[Collected data]
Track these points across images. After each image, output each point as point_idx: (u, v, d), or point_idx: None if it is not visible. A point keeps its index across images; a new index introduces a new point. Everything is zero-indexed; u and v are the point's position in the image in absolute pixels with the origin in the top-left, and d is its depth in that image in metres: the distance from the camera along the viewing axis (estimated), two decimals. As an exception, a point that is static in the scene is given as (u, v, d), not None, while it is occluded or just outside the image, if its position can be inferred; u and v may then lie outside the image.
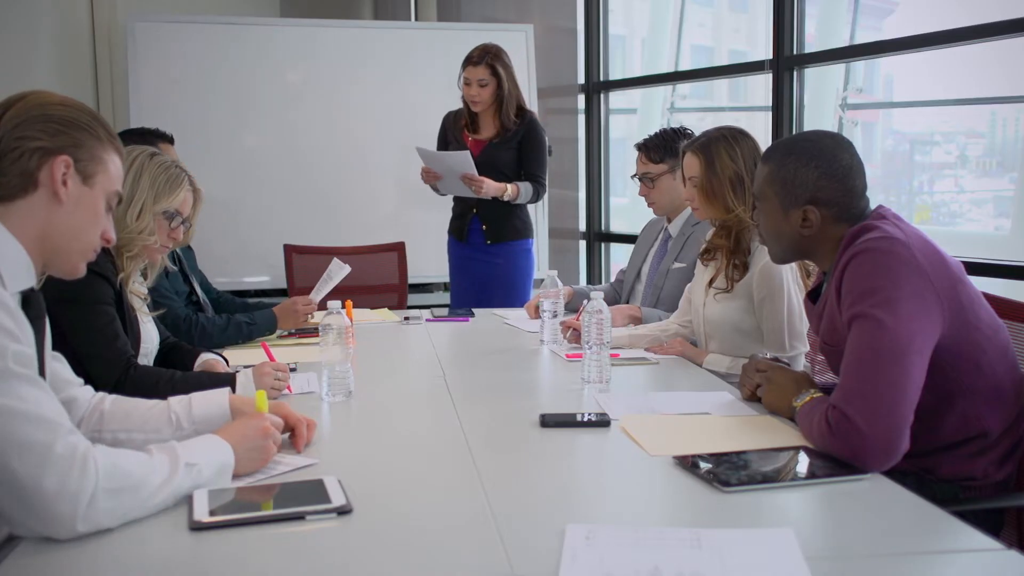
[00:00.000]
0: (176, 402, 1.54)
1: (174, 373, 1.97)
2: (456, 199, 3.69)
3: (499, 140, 3.53)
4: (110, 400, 1.53)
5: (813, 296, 1.82)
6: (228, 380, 1.88)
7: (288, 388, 1.96)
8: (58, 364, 1.47)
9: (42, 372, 1.29)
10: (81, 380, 1.53)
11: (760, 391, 1.80)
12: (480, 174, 3.47)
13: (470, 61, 3.47)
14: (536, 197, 3.59)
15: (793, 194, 1.67)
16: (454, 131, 3.64)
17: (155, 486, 1.22)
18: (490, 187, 3.45)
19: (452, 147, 3.61)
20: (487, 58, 3.45)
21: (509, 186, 3.48)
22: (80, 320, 1.88)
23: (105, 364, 1.88)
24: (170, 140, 2.84)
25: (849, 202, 1.66)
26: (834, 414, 1.47)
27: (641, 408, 1.81)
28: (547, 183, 3.63)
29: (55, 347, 1.84)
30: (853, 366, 1.50)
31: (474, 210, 3.60)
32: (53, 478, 1.11)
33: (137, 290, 2.13)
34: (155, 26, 4.22)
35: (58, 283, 1.86)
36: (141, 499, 1.20)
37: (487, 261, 3.61)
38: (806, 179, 1.66)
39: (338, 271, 2.76)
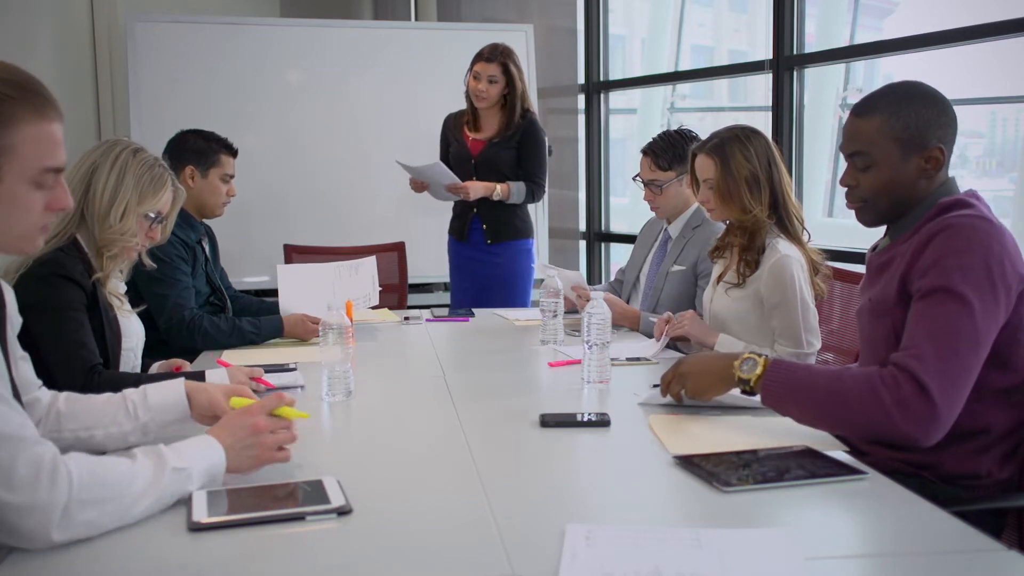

▶ [DIRECTIONS]
The lines to return run from the line containing "3: (499, 140, 3.53)" through the last line of the records. Give them exactly, omitting pictures.

▶ [SOLUTION TO THIS TASK]
3: (499, 140, 3.53)
4: (110, 400, 1.53)
5: (813, 296, 1.82)
6: (228, 380, 1.88)
7: (288, 388, 1.96)
8: (58, 364, 1.47)
9: (42, 372, 1.29)
10: (81, 380, 1.53)
11: (760, 391, 1.80)
12: (480, 174, 3.47)
13: (470, 61, 3.47)
14: (536, 197, 3.59)
15: (793, 194, 1.67)
16: (454, 131, 3.64)
17: (155, 486, 1.22)
18: (490, 187, 3.45)
19: (452, 147, 3.61)
20: (487, 58, 3.45)
21: (509, 186, 3.48)
22: (80, 320, 1.88)
23: (105, 364, 1.88)
24: (170, 140, 2.84)
25: (849, 202, 1.66)
26: (834, 414, 1.47)
27: (641, 408, 1.81)
28: (547, 183, 3.63)
29: (55, 347, 1.84)
30: (853, 366, 1.50)
31: (474, 210, 3.60)
32: (53, 478, 1.11)
33: (137, 290, 2.13)
34: (155, 26, 4.22)
35: (58, 283, 1.86)
36: (141, 499, 1.20)
37: (487, 261, 3.61)
38: (806, 179, 1.66)
39: (338, 271, 2.76)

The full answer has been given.